L’Afrique subsaharienne

Il reste à terminer par l’Afrique subsaharienne. Ses populations correspondent à une aire génétique distincte par la voie féminine, car elles sont antérieures à la deuxième sortie d’Afrique, il y a 70000 ans.

 Le macrogroupe L peut se subdiviser en un L0 très ancien qui domine toute l’Afrique australe, et d’autres sous-clades qui semblent avoir trouvé leur essor depuis le Cameroun il y a peut-être 100 000 ans.  C’est le sous-clade L3 de l’Éthiopie qui donnera naissance aux macrogroupes M et N sortis d’Afrique il y a 70 000 ans.

Passons maintenant à l’ADN Y transmis par les hommes. Les pôles génétiques y sont nettement plus récents, sauf à deux endroits : chez les Nilotiques du Sud-Soudan et chez les Khoïsans de l’Afrique Australe. Ces deux pôles sont marqués par l’haplogroupe A originaire du Cameroun et arrivé dans ces régions il y a peut-être 100 000 ans.

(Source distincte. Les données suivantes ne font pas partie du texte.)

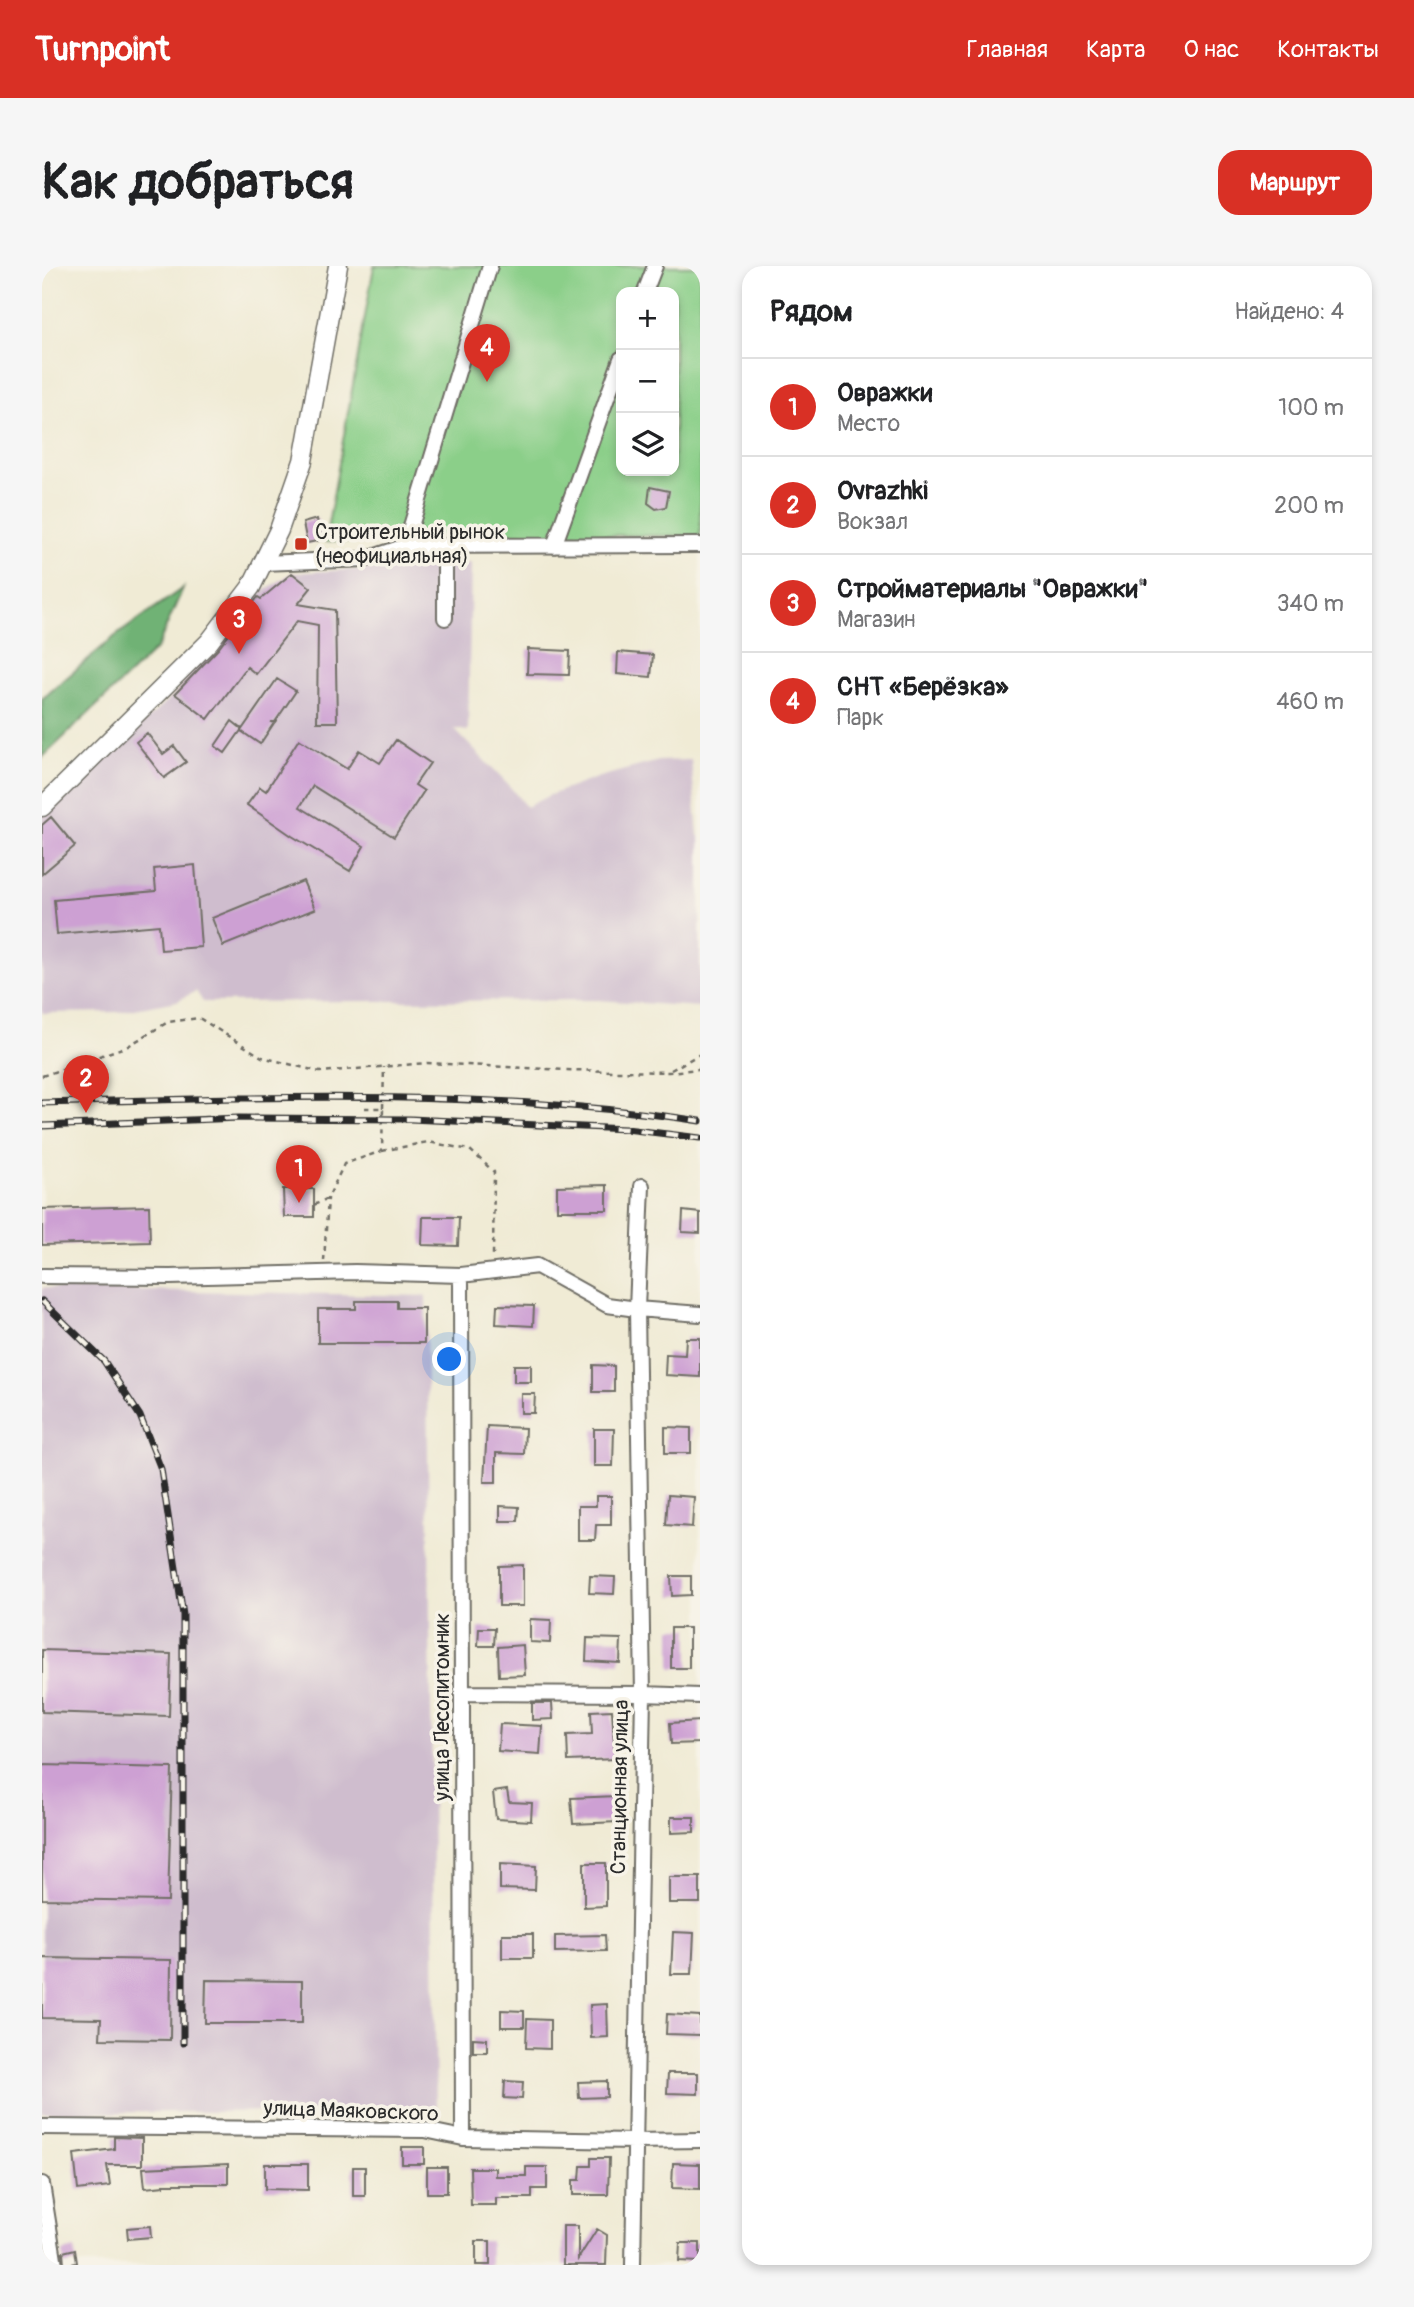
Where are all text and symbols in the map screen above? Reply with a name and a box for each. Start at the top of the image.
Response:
text: Turnpoint [35,29,170,70]
text: Главная [967,35,1048,64]
text: Карта [1086,35,1146,64]
text: О нас [1184,35,1239,64]
text: Контакты [1277,35,1379,64]
button: Маршрут [1218,150,1372,215]
text: Как добраться [42,152,354,213]
map controls [616,287,679,476]
button: + [616,287,679,350]
text: Рядом [770,293,853,330]
text: Найдено: 4 [1234,297,1344,326]
pin: 4 [464,324,510,382]
button: − [616,350,679,413]
text: Овражки [837,377,932,409]
text: 1 [789,393,798,422]
text: 100 m [1278,393,1344,422]
text: Место [837,409,900,438]
button: layers [616,413,679,476]
text: Ovrazhki [837,475,928,507]
text: 2 [787,491,799,520]
text: 200 m [1274,491,1344,520]
text: Вокзал [837,507,908,536]
place label: Строительный рынок (неофициальная) [315,519,505,570]
marker: Строительный рынок (неофициальная) [293,536,309,552]
text: Стройматериалы "Овражки" [837,573,1148,605]
text: 3 [787,589,799,618]
text: 340 m [1277,589,1344,618]
pin: 3 [216,596,262,654]
text: Магазин [837,605,916,634]
text: СНТ «Берёзка» [837,671,1008,703]
text: 4 [786,687,800,716]
text: 460 m [1276,687,1344,716]
text: Парк [837,703,884,732]
pin: 2 [63,1055,109,1113]
pin: 1 [276,1145,322,1203]
your location [432,1342,466,1376]
street label: улица Лесопитомник [429,1613,456,1802]
street label: Станционная улица [605,1699,635,1875]
street label: улица Маяковского [262,2094,439,2128]

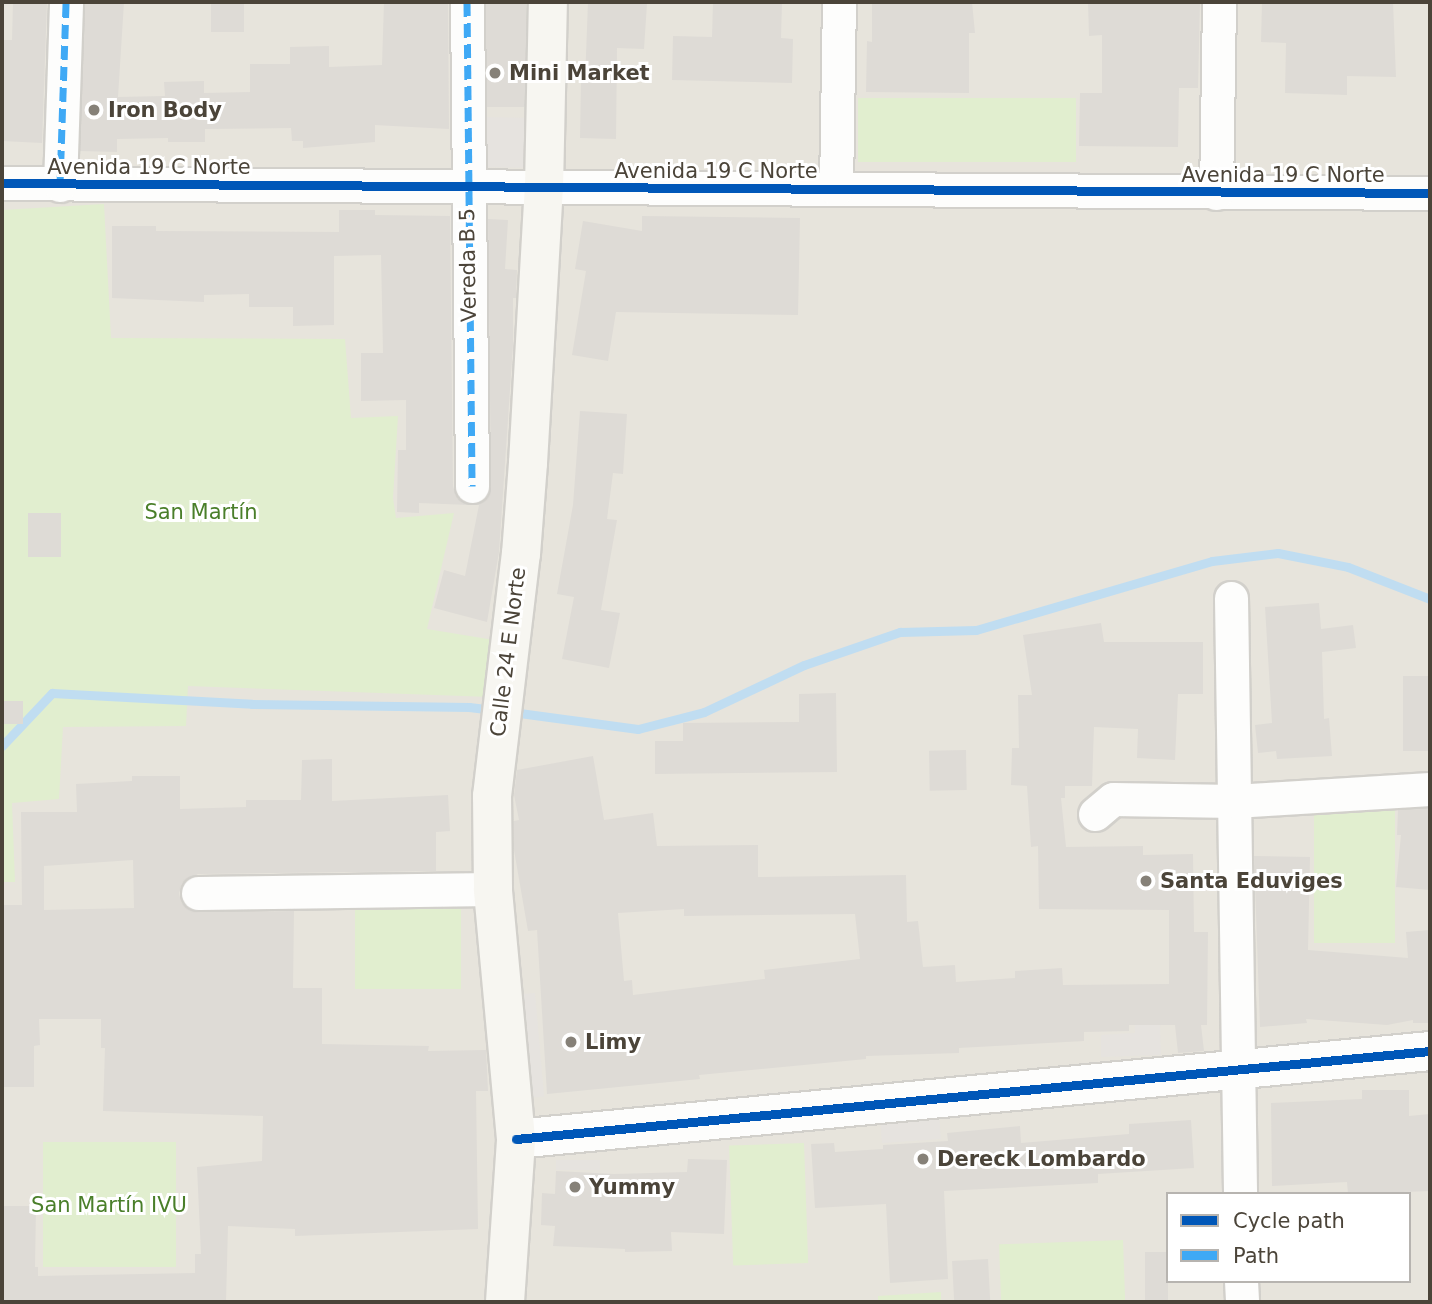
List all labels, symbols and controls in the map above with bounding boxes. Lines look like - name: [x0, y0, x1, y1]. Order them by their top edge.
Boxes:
- place label: Mini Market: [509, 60, 650, 86]
- marker: Mini Market: [487, 65, 503, 81]
- place label: Iron Body: [108, 97, 222, 123]
- marker: Iron Body: [86, 102, 102, 118]
- street label: Avenida 19 C Norte: [47, 154, 251, 180]
- street label: Avenida 19 C Norte: [614, 158, 818, 184]
- street label: Avenida 19 C Norte: [1181, 162, 1385, 188]
- street label: Vereda B 5: [454, 208, 482, 322]
- park label: San Martín: [144, 499, 258, 525]
- street label: Calle 24 E Norte: [485, 566, 531, 738]
- place label: Santa Eduviges: [1160, 868, 1343, 894]
- marker: Santa Eduviges: [1138, 873, 1154, 889]
- place label: Limy: [585, 1029, 641, 1055]
- marker: Limy: [563, 1034, 579, 1050]
- place label: Dereck Lombardo: [937, 1146, 1146, 1172]
- marker: Dereck Lombardo: [915, 1151, 931, 1167]
- place label: Yummy: [589, 1174, 675, 1200]
- marker: Yummy: [567, 1179, 583, 1195]
- park label: San Martín IVU: [31, 1192, 187, 1218]
- legend: [1166, 1192, 1411, 1283]
- text: Cycle path: [1233, 1209, 1345, 1233]
- text: Path: [1233, 1244, 1279, 1268]

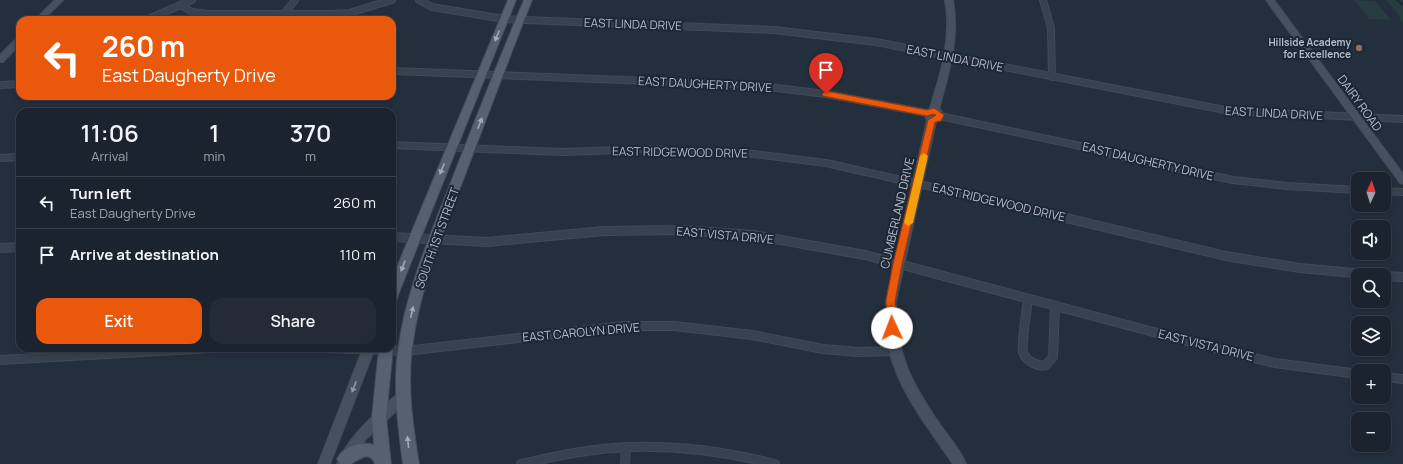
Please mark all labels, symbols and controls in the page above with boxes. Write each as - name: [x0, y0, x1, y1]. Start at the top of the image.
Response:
- street label: EAST LINDA DRIVE: [584, 14, 683, 34]
- text: 260 m: [102, 27, 185, 65]
- one-way arrow: [494, 30, 500, 42]
- icon: left: [36, 32, 88, 84]
- place label: Hillside Academy for Excellence: [1268, 35, 1351, 61]
- street label: EAST LINDA DRIVE: [905, 40, 1005, 76]
- marker: Hillside Academy for Excellence: [1354, 43, 1364, 53]
- pin: [809, 53, 843, 94]
- icon: arrive: [815, 59, 837, 81]
- text: East Daugherty Drive: [102, 63, 276, 87]
- street label: DAIRY ROAD: [1334, 71, 1386, 135]
- street label: EAST DAUGHERTY DRIVE: [638, 72, 773, 96]
- street label: EAST LINDA DRIVE: [1224, 102, 1324, 124]
- text: 11:06: [81, 116, 139, 149]
- text: 1: [209, 116, 219, 149]
- text: 370: [290, 116, 331, 149]
- one-way arrow: [477, 116, 483, 128]
- street label: EAST DAUGHERTY DRIVE: [1081, 138, 1215, 184]
- street label: EAST RIDGEWOOD DRIVE: [612, 142, 748, 162]
- text: Arrival: [91, 147, 128, 165]
- text: min: [203, 147, 225, 165]
- text: m: [305, 147, 316, 165]
- street label: CUMBERLAND DRIVE: [876, 156, 918, 270]
- one-way arrow: [439, 164, 445, 176]
- north arrow: [1351, 172, 1391, 212]
- map controls: [1351, 172, 1391, 452]
- street label: EAST RIDGEWOOD DRIVE: [931, 178, 1067, 226]
- text: Turn left: [70, 183, 132, 204]
- street label: SOUTH 1ST STREET: [411, 184, 463, 291]
- icon: left: [36, 192, 58, 214]
- text: 260 m: [333, 192, 376, 213]
- text: East Daugherty Drive: [70, 204, 196, 222]
- button: sound: [1351, 220, 1391, 260]
- street label: EAST VISTA DRIVE: [676, 222, 775, 248]
- icon: arrive: [36, 244, 58, 266]
- text: Arrive at destination: [70, 244, 219, 265]
- text: 110 m: [339, 244, 376, 265]
- one-way arrow: [400, 261, 406, 273]
- button: search: [1351, 268, 1391, 308]
- button: Exit: [36, 298, 202, 344]
- button: Share: [210, 298, 376, 344]
- one-way arrow: [409, 306, 415, 318]
- position arrow: [871, 307, 913, 349]
- button: layers: [1351, 316, 1391, 356]
- street label: EAST CAROLYN DRIVE: [522, 318, 641, 346]
- street label: EAST VISTA DRIVE: [1157, 325, 1256, 365]
- button: +: [1351, 364, 1391, 404]
- one-way arrow: [351, 381, 357, 393]
- button: −: [1351, 412, 1391, 452]
- one-way arrow: [404, 436, 411, 448]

Autrefois, le A recouvrait toute l’Afrique, mais il a été largement écrasé par les migrations ultérieures, à commencer par des populations venues des Balkans qui se sont installées autour du lac Tchad peut-être vers 6500 avant J.-C.  Ce pôle tchadique est caractérisé par l’haplogroupe R1b comme l’Europe Occidentale, mais il s’agit d’un sous-clade très différent et largement antérieur à celui des Indo-Européens.

La majeure partie de l’Afrique subsaharienne est dominée par un autre haplogroupe, le E1b1a. Il est issu d’un groupe originaire de l’Éthiopie, mais qui s’est développé au niveau de l’Afrique Occidentale à partir de 35000 avant J.-C.

Beaucoup plus tard, la migration des Bantous liée à l’introduction de l’agriculture a fini par le transporter jusqu’en Afrique du Sud au cours du premier millénaire. C’est à cette époque que les Austronésiens venus d’Indonésie ont découvert Madagascar et entrepris son peuplement. Ils ont importé une abondante main d’œuvre africaine, ce qui a créé sur l’île un pôle très singulier basé sur un mélange du O asiatique et du E1b1a africain.

Finalement, l’arrivée des Européens à la pointe de l’Afrique à partir de la fin du XVIIe siècle a donné naissance à un dernier pôle où l’haplogroupe R1b occidental est majoritaire. On en arrive à la situation actuelle de l’Afrique Subsaharienne où prédomine un pôle génétique assez récent par la voie masculine combiné à un macrogroupe très ancien par la voie féminine.

Ainsi les apports récents de la génétique viennent-ils compléter ou valider les enseignements de l’Histoire.  Mais rien n’est heureusement figé et nous pouvons nous attendre à de nouvelles révélations dans les prochaines années et les prochaines décennies.